1 L’auteur, Jean-Claude Grumberg
Jean-Claude Grumberg est né en 1939. Avant de se lancer dans l’écriture, il exerce
plusieurs métiers, dont celui de tailleur, milieu qu'il prend pour cadre de sa pièce L'Atelier. Il
devient écrivain en signant en 1968 Demain, une fenêtre sur rue, puis des textes courts,
comme Rixe, qui sera joué à la Comédie-Française. Toute son œuvre est marquée par la
mort de son père dans les camps nazis.
Auteur de théâtre, de littérature de jeunesse et scénariste, Jean-Claude Grumberg se voit
récompensé à plusieurs reprises. En 1991, il reçoit le Grand Prix de l’Académie française et,
en 1999, le Grand Prix de la SACD pour l’ensemble de son œuvre. Le Molière du Meilleur
auteur dramatique lui est décerné en 1991 pour Zone libre et en 1999 pour L’Atelier. Dix ans
plus tard, il obtient le Molière de l’Auteur francophone vivant et le Prix du Syndicat de la
critique pour Vers Toi Terre promise.
En 1989, il se lance dans l’écriture de pièces pour enfants. Lors de la première du Petit
violon, il découvre un public d’enfants de toutes les nationalités. « Le monde était
représenté. Je me suis senti utile » assure l’auteur. « Il y a une grande liberté dans cette
écriture. Je n’ai pas peur des critiques. Les enfants jouent ces pièces, je vais les voir dans
les écoles. Je suis devenu un auteur un peu gaga… »

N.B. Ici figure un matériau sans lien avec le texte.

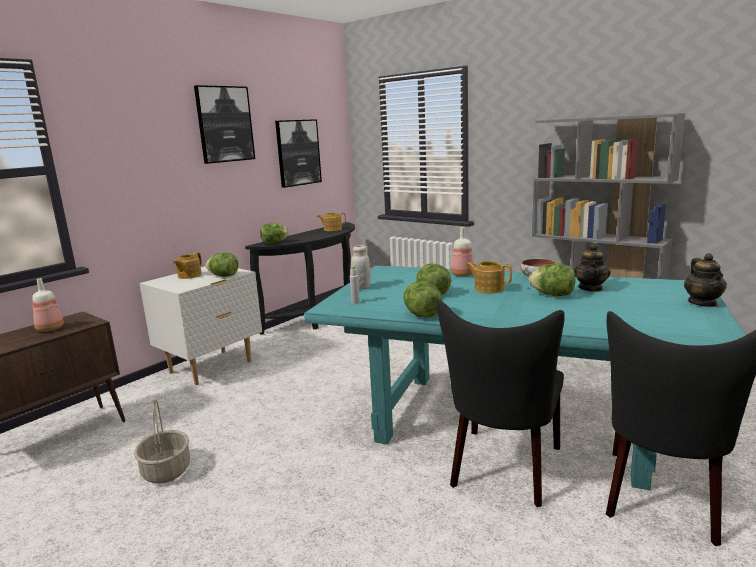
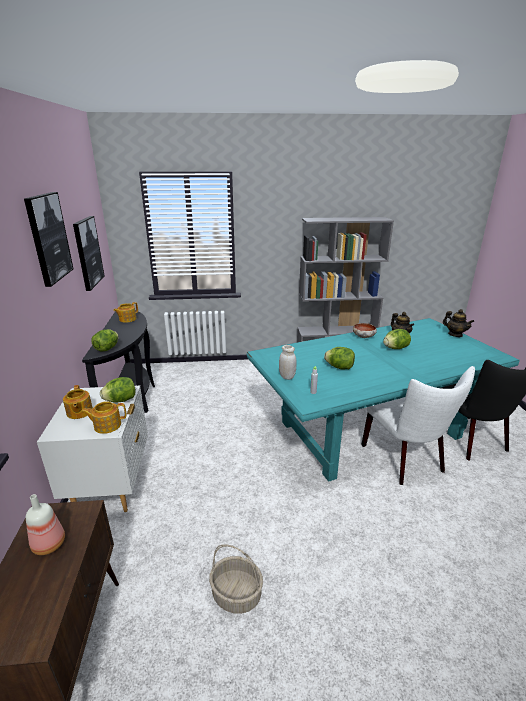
camera: 45 degrees left, 10 degrees up
(421, 315) = (371, 388): lettuce -> none
(461, 275) = (320, 345): bottle -> none
(488, 289) = (358, 353): teapot -> teapot (107, 425)
(503, 470) = (406, 460): black chair -> white chair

Au cinéma, il travaille avec François Truffaut (Le Dernier Métro), Marcel Bluwal (Le Plus
Beau Pays du monde) ou Pierre Boutron (Les Années sandwiches). A trois reprises, il
collabore avec le réalisateur Costa-Gavras : en 1993, il écrit les dialogues de La Petite
Apocalypse ; en 2003, il reçoit le César du Meilleur scénariste pour Amen et en 2005, il est
coscénariste du film Le Couperet.
Pour la télévision, il écrit les scénarios de Thérèse Humbert et Music Hall de Marcel Bluwal ;
Les Lendemains qui chantent de Jacques Fansten et Julien l'apprenti de Jacques
Otmezguine.
Le théâtre reste sa passion première. Ses textes sont montés à la Comédie-Française. Il est
l'un des rares auteurs dramatiques français vivants à être étudié à l'école.

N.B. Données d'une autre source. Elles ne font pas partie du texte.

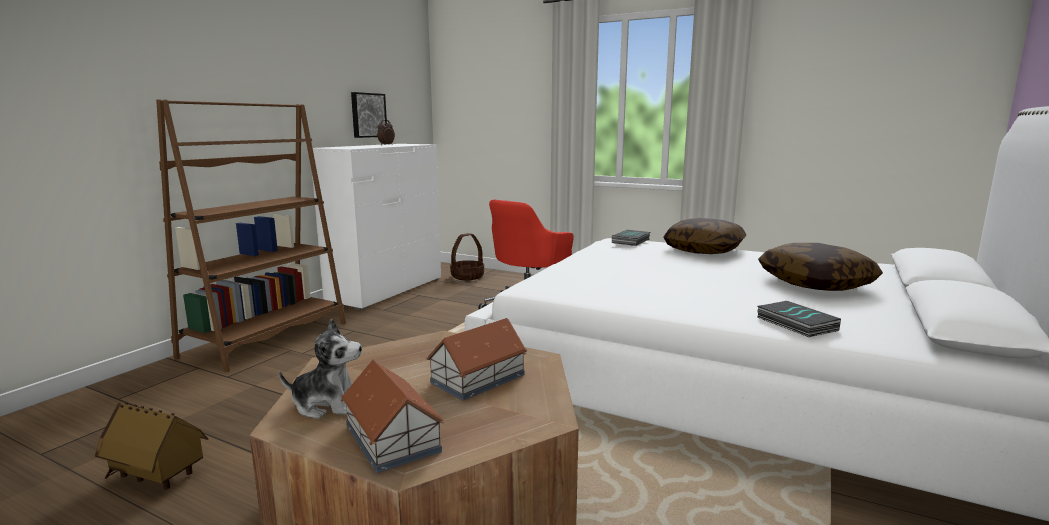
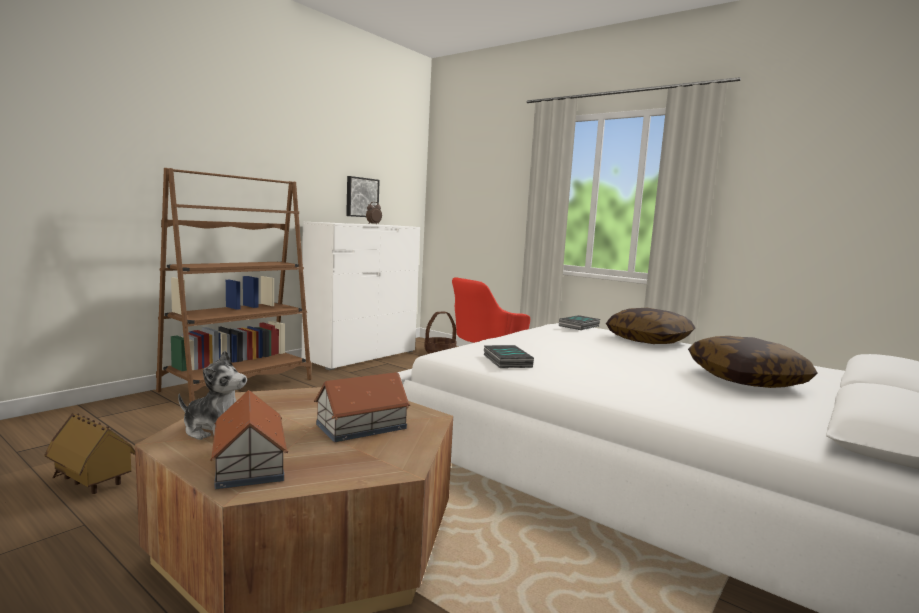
camera: 10 degrees right, 5 degrees down
(795, 323) = (693, 411): book -> book (506, 361)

C’est donc au fil de la petite Histoire, celle du quotidien avec ses vicissitudes, ses peines et
ses joies, souvent dérisoires au regard du destin du monde, que Grumberg nous raconte la
grande Histoire, partant du particulier pour arriver au général et de l’individu pour analyser la
conduite de tout un peuple. Cette démarche a l’avantage de restituer au théâtre la vie et le
souffle qui lui manquaient. Ce ne sont pas des zombies ou des schémas qui nous sont
présentés. Mais de vrais personnages qui vibrent, avec leurs angoisses, leurs doutes, leurs
petitesses et leur grandeur, leur médiocrité et leur errance, leur égoïsme et leurs peurs. Des
gens de tous les jours qui font l’Histoire tout en la subissant. C’est ce qui fait le prix des
pièces de Grumberg, outre une rigueur de construction et d’analyse d’autant plus étonnante
qu’elle n’exclut jamais l’émotion ni l’humour. Il possède, à sa manière, la « patte » de
Tchékhov, cette façon de pénétrer l’âme humaine et son ambiguïté et, à travers plusieurs
personnages complémentaires, de nous donner un état, sur les plans à la fois collectif et
individuel, de toute une société. C’est certainement ce qu’il y a de plus difficile à faire et
Grumberg le fait magnifiquement.
Alain Leblanc in Théâtre-Revue programme N°11, 1981, Centre Dramatique national de Reims.